Through the vertex $O$ of the parabola $y^2=4x$ variable chords $OP$ and $OQ$ are drawn at right angles. If the variable chord $PQ$ intersects the axis at a fixed point. Find the locus of the middle point of $PQ$.

The correct option is B $y^2=2(x-4)$
Let the equation of the chord $OP$ be $y=mx$ and then,

Equation of the chord $OQ$ will be $=y=-\frac{1}{m}x$ and

$P$ is the point of intersection of $y=mx$ and $y^2=4x$ is $(\frac{4}{m^2},\frac{4}{m})$ and

$Q$ is the point of intersection of $y=-\frac{x}{m}$ and $y^2=4x$ is $(4m^2,-4m)$
Now, the equation of $PQ$ is $y+4m=$ $\frac{\frac{4}{m}+4m}{\frac{4}{m^2}-4m^2}(x-4m^2)$
$\Rightarrow y+4m=\frac{m}{1-m^2}(x-4m^2)$

$\Rightarrow (1-m^2)y+4m-4m^3=mx-4m^3$

$\Rightarrow$ $mx-(1-m^2)y-4m=0$

This line meets $x-$axis, where $y=0$
i.e, $x=4$ $\Rightarrow OL=4$ which is constant as independent of $m$.
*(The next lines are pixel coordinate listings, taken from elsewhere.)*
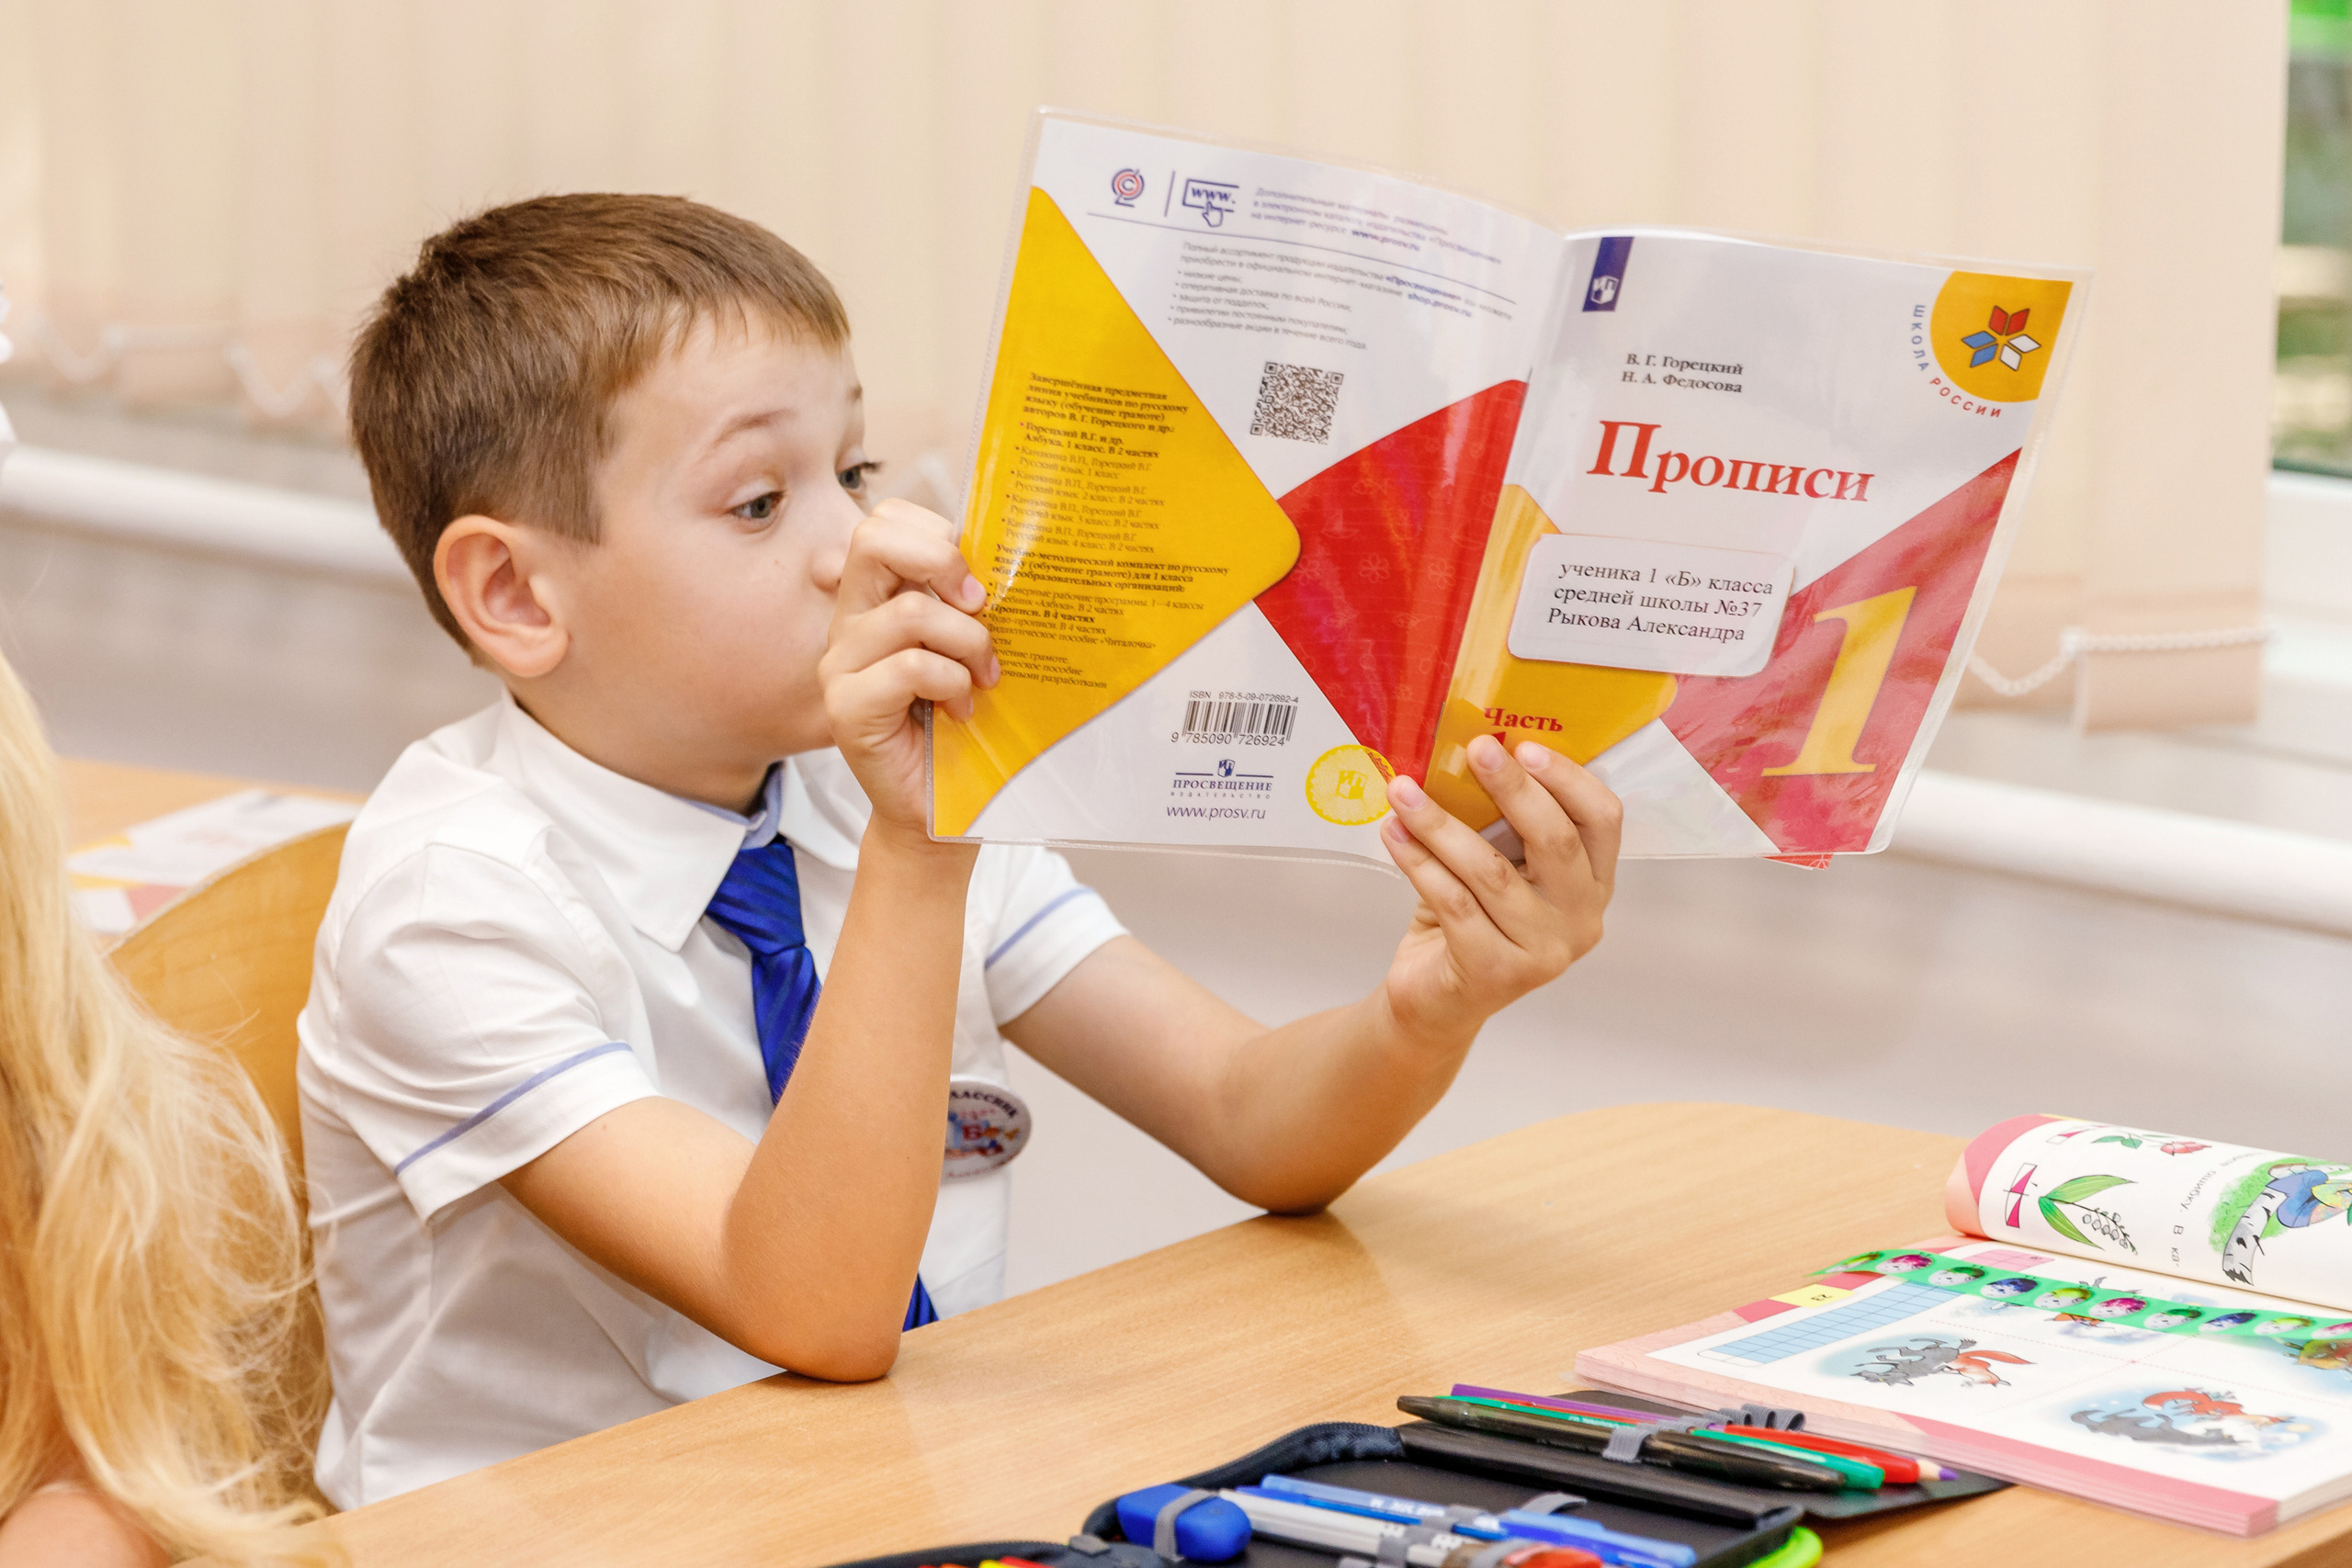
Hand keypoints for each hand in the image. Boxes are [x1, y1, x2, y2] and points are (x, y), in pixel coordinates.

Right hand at [818, 499, 998, 838]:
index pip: (886, 521)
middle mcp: (848, 623)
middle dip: (942, 558)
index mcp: (875, 599)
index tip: (977, 580)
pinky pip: (909, 666)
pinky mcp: (845, 707)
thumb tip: (1006, 559)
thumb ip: (969, 603)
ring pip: (909, 611)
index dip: (937, 533)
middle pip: (875, 538)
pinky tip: (961, 710)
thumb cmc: (961, 728)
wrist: (940, 810)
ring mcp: (839, 664)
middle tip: (981, 604)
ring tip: (984, 678)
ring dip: (967, 641)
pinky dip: (951, 683)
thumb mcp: (970, 649)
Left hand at [1375, 734, 1620, 1046]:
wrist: (1434, 1000)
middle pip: (1555, 840)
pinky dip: (1418, 861)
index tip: (1523, 744)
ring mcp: (1543, 952)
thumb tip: (1474, 751)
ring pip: (1491, 870)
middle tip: (1474, 750)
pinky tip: (1393, 832)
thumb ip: (1501, 823)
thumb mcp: (1497, 865)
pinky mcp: (1496, 972)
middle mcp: (1581, 920)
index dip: (1568, 778)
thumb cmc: (1469, 920)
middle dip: (1512, 788)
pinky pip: (1453, 902)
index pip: (1602, 820)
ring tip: (1403, 790)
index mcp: (1593, 884)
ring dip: (1441, 822)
Again let $(h,k)$ be the mid-point of $PQ$, then
$h$$=\frac{4m^2+\frac{4}{m^2}}{2}$ and $k$ $=\frac{\frac{4}{m}-4m}{2}$

$\Rightarrow h=2(m^2+\frac{1}{m^2})$ and $k$$=2(\frac{1}{m}-m)$

$\Rightarrow h=2({(m-\frac{1}{m})}^2+2)$ and $k$$=2(\frac{1}{m}-m)$

Eliminating $m$, we get
$2h=k^2+8$

$y^2=2(x-4)$ is required equation of locus.